Rosa Parks: Humanity at Its Best

By: Marc H. Morial
President
National Urban League

It may be difficult for many people under 50 today to fully grasp the courage Rosa Parks displayed 50 years ago while sitting on a Montgomery, Alabama public bus.

After all, one might think, all she did was say no.

In fact, Rosa Parks, who died October 24 at age 92 in her adopted hometown of Detroit, did far more.

For, as she well understood and her tormenters immediately realized, her refusal to give up her seat in the middle of a bus to a white male rider and move to the "colored section" at the back was an unacceptable transgression of the South's established, pervasive order of racial segregation—if you're black, get back: one that could be punished by any force, including murder.

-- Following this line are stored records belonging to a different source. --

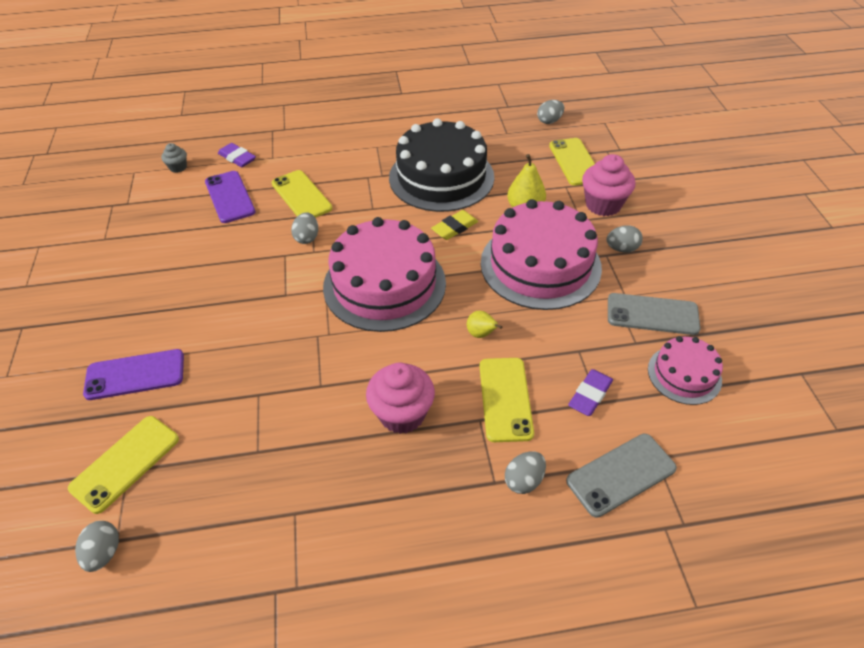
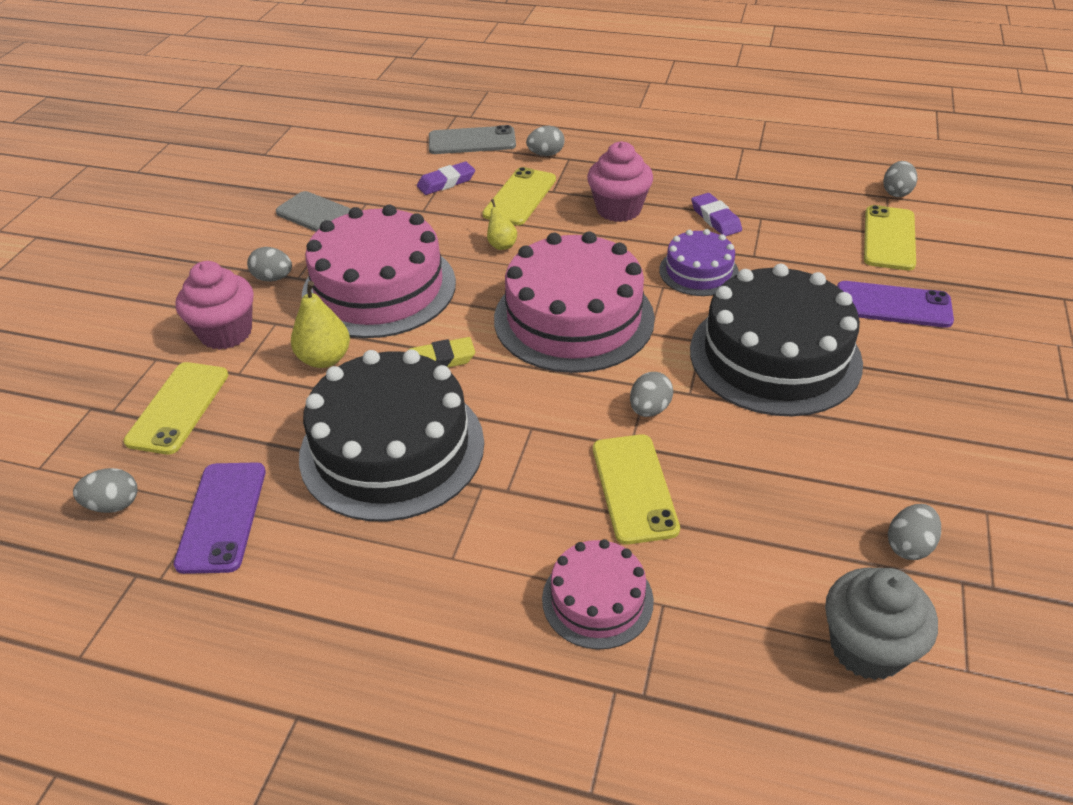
camera: 155 degrees left, 5 degrees down
(125, 463) = (889, 238): yellow phone -> yellow phone turned 45 degrees counterclockwise
(152, 210) = (909, 545): none -> grey egg
(178, 167) = (867, 648): grey cupcake -> grey cupcake, size x1.94
(230, 197) = (761, 528): purple phone -> purple phone (222, 517)
(230, 298) = (774, 356): none -> black cake
(237, 158) = (736, 629): purple eraser -> purple eraser (715, 219)
(303, 359) = (698, 271): none -> purple cake
(684, 374) = (354, 175): pink cake -> pink cake (597, 599)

Remember, earlier that same year of 1955 a fourteen-year-old black Chicagoan, Emmett Louis Till, visiting relatives in a small Mississippi town, had been brutally kidnapped, tortured, and murdered for having wolf-whistled at a white woman—and his killers had brazenly been acquitted by an all-white jury.

So, when Rosa Parks said no, and the city police were called to arrest her, she had, literally, put her life at risk.

But she had done something else, too. She had lit the match—the resulting 381-day Montgomery Bus Boycott—to the nonviolent mass-action movement for racial justice that was to transform America.
In the 1940s Americans had gone abroad to fight a war to make the world safe for democracy. Rosa Parks' act—her "individual expression of a timeless longing for human dignity and freedom," in Martin Luther King Jr.'s words—signaled that now the war for democracy would be waged at home in the most dramatic way possible.

It is, of course, an exaggeration to say that Rosa Parks alone, or even largely, "made" the Civil Rights Movement of the 1950s and 1960s.
She was not the "mother" of the Movement. As she herself constantly pointed out, many, many blacks (and some whites) in Montgomery and elsewhere throughout the country had been working diligently for years awaiting the "right moment."

Some, like Thurgood Marshall and the "Brain Trust" of the NAACP Legal Defense Fund, worked in the legal sphere, challenging the network of laws supporting segregation. Others, including activists in Montgomery, had been preparing to challenge the public superstructure of racism on public transportation, in parks, beaches, swimming pools, and at the polls.

Rosa Parks was part of that network of civil rights activists in Montgomery. Indeed, she and her husband, Raymond, had been involved in civil rights work since the 1930s, and she herself was secretary of the Montgomery chapter of the NAACP.

So, in that sense, she was as good a "representative" of the will of African Americans to grasp their full American citizenship as can be found in the twentieth century or any other.

Nonetheless, as she told the story in later years, she had not been looking that day, December 1, 1955, to jump-start the Movement in Montgomery all by herself. She simply wanted to get home from her job as a seamstress at a department store to prepare for a full evening of civic work.

But when the bus driver demanded her seat, Rosa Parks made her stand.

As she explained in her 1992 autobiography, My Story. "I was not tired physically, or no more tired than I usually was at the end of a working day. I was not old, although some people have an image of me being old then. I was forty-two. No, the only tired I was, was tired of giving in."

Parks was bailed out the very night of her arrest—while the leadership of the local NAACP and the black Women's Political Council were leafleting the black community with calls for a bus boycott, and prevailing upon a young minister, newly arrived in town, named Martin Luther King, Jr. to take the presidency of the new effort.

A year later, the U.S. Supreme Court invalidated Alabama's racist public transit statutes.

The struggle took a bitter economic toll on the Parks' and the ever-present threat of violence forced them to move from the South. America itself is indebted to U.S. Representative John Conyers, Democrat of Michigan, for his steadfast support of the Parks (Mr. Parks died in 1977) for the last four decades.

According to Rosa Parks' obituary in the New York Times, she would recount with amusement that in later years children often wanted to "know if I was alive during slavery times. They would equate me along with Harriet Tubman and Sojourner Truth and ask if I knew them."

Chronologically speaking, the children were wrong, of course.

But I'd say that in connecting Rosa Parks to those two legendary freedom fighters of an earlier time, the children got an important facet of their American history exactly right.